Kosubek verwies auf Versuche, wonach die Wirkung von Insekten bei der natürlichen Schädlingsbekämpfung mit speziellen Nahrungspflanzen erheblich gesteigert werden könne; die Nützlinge könnten sich ohne entsprechende Ernährung nicht vermehren. Diese Erkenntnis setze sie in großen Freilandversuchen in Niedersachsen, Sachsen und Thüringen um. In mindestens 20 Betrieben – in diesem Jahr sei ein Beitritt für Betriebe in den genannten Bundesländern noch möglich – lege sie Blühstreifen mit ausgewählten Pflanzenmischungen an und beobachte deren Wirkung. Dabei seien auch die betriebswirtschaftlichen Fragen mit im Blick und es werde deutlich, dass natürliche Schädlingsbekämpfung trotz der dafür genutzten Ackerflächen durch Kosteneinsparungen und Ertragssteigerungen weitaus wirtschaftlicher sein könnten als chemischer Pflanzenschutz. Es gehe dann auch nicht primär darum, was der Landwirt für die Natur tun, sondern was er durch sinnvolle Bewirtschaftung als sogenannte Ökosystemdienstleistung zurückbekommen könne. Schließlich appellierte sie an die Kommunen, in deren Eigentum sich in der Regel die Wege befänden: Wenn man hier auf Ackersäume, Hecken, Blühmischungen sowie die richtige Bewirtschaftung achten würde, könnte eine größere Akzeptanz entsprechender Blühstreifen sowie eine Verteilung der damit verbundenen Lasten auf eine breitere Basis erreicht werden.

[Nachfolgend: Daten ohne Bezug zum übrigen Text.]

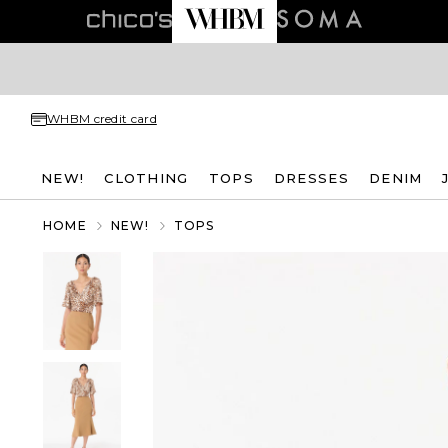
WHBM credit card
NEW!
CLOTHING
TOPS
DRESSES
DENIM
HOME
NEW!
TOPS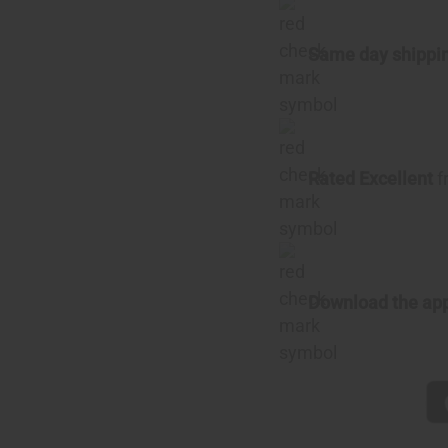
Same day shippi
Rated Excellent
f
Download the ap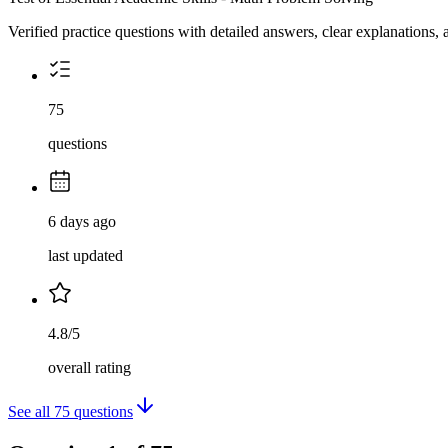
Verified practice questions with detailed answers, clear explanations
75
questions
6 days ago
last updated
4.8/5
overall rating
See all
75
questions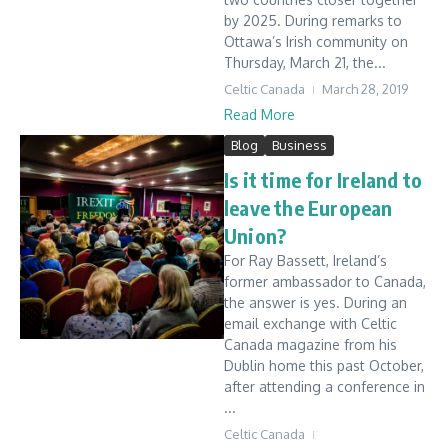
by 2025. During remarks to
Ottawa’s Irish community on
Thursday, March 21, the...
Celtic Canada
March 28, 2019
Read More
Blog
Business
Is it time for Ireland to
leave the European
Union?
For Ray Bassett, Ireland’s
former ambassador to Canada,
the answer is yes. During an
email exchange with Celtic
Canada magazine from his
Dublin home this past October,
after attending a conference in
...
Celtic Canada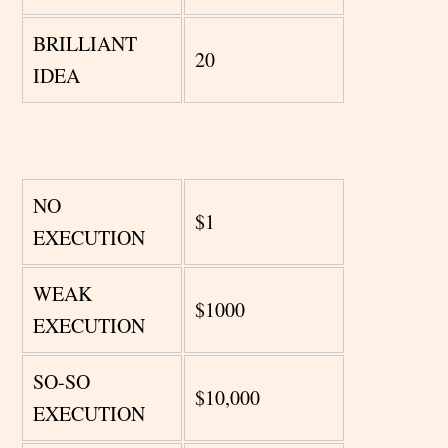
BRILLIANT
20
IDEA
NO
$1
EXECUTION
WEAK
$1000
EXECUTION
SO-SO
$10,000
EXECUTION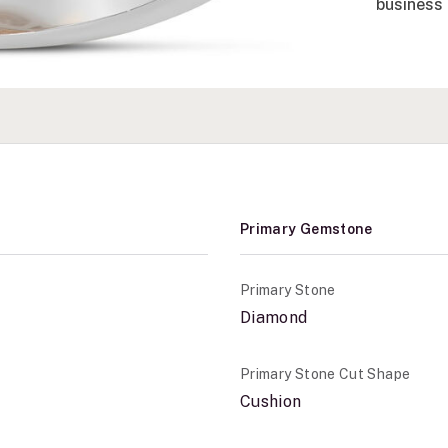
business 
Primary Gemstone
Primary Stone
Diamond
Primary Stone Cut Shape
Cushion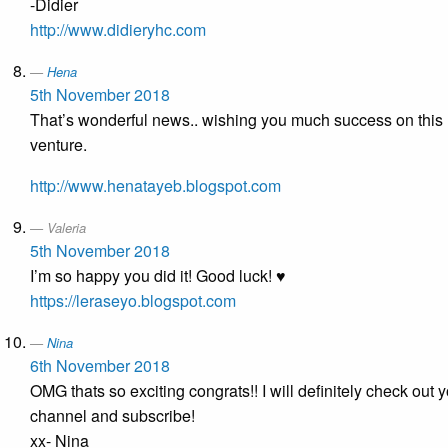
-Didier
http://www.didieryhc.com
Hena
5th November 2018
That’s wonderful news.. wishing you much success on this
venture.
http://www.henatayeb.blogspot.com
Valeria
5th November 2018
I’m so happy you did it! Good luck! ♥
https://leraseyo.blogspot.com
Nina
6th November 2018
OMG thats so exciting congrats!! I will definitely check out 
channel and subscribe!
xx- Nina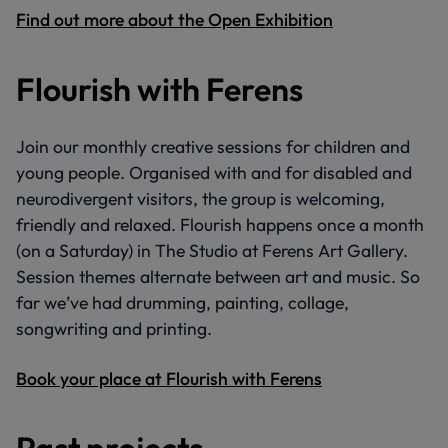
Find out more about the Open Exhibition
Flourish with Ferens
Join our monthly creative sessions for children and
young people. Organised with and for disabled and
neurodivergent visitors, the group is welcoming,
friendly and relaxed. Flourish happens once a month
(on a Saturday) in The Studio at Ferens Art Gallery.
Session themes alternate between art and music. So
far we’ve had drumming, painting, collage,
songwriting and printing.
Book your place at Flourish with Ferens
Past projects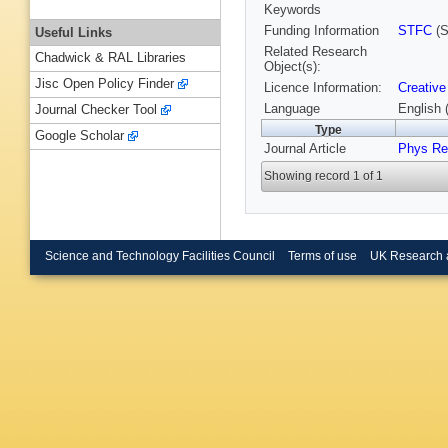
Keywords
Funding Information
STFC
(S
Useful Links
Related Research
Chadwick & RAL Libraries
Object(s):
Jisc Open Policy Finder
Licence Information:
Creative
Language
English 
Journal Checker Tool
Type
Google Scholar
Journal Article
Phys Re
Showing record 1 of 1
Science and Technology Facilities Council
Terms of use
UK Research 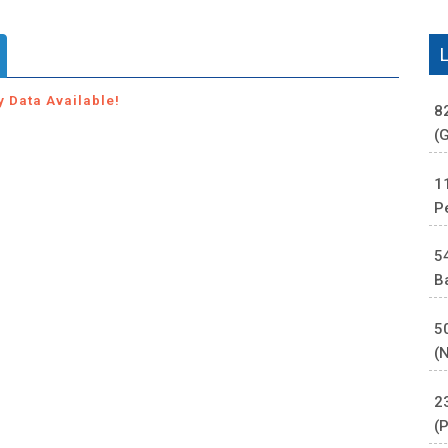
y Data Available!
8
(
1
P
5
B
5
(
2
(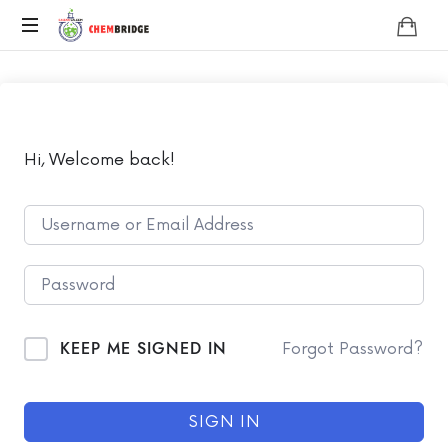
Chembridge
O
/
A
Level
Chemistry
Hi, Welcome back!
KEEP ME SIGNED IN
Forgot Password?
SIGN IN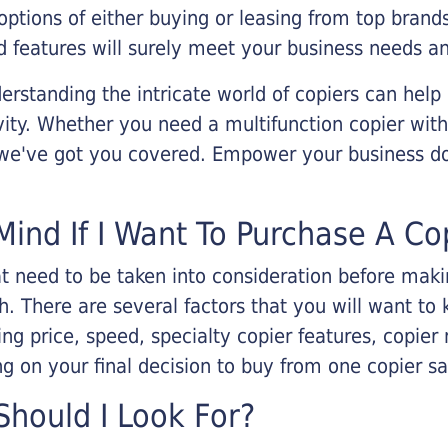
options of either buying or leasing from top brand
 features will surely meet your business needs an
rstanding the intricate world of copiers can help
vity. Whether you need a multifunction copier with
, we've got you covered. Empower your business d
Mind If I Want To Purchase A Co
that need to be taken into consideration before ma
 There are several factors that you will want to 
ng price, speed, specialty copier features, copie
g on your final decision to buy from one copier s
hould I Look For?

In der anschließenden Diskussion wurde deutlich, dass es hier noch großen Austauschbedarf gibt. Die natürliche Schädlingsbekämpfung, wie von Anna Kosubek vorgestellt, könnte eine Win-win-Situation für Imkerei und Landwirtschaft darstellen, für die Ökosysteme ohnehin. Und so wies Dr. Frank Augsten für den FVDBM in seinem Schlusswort auch darauf hin, dass das LFE-Projekt „Thüringer Landwirte und Imker im Dialog“ bestrebt ist, auch in den kommenden Monaten zum Austausch in Vor-Ort-Terminen einzuladen und voraussichtlich im Herbst eine größere Tagung veranstalten wird. Dann hoffentlich als Präsenz- bzw. Hybridveranstaltung, da die Onlineveranstaltungen zwar viel Wissen vermitteln könnten, der direkte Austausch und das Kennenlernen aber oft zu kurz kämen.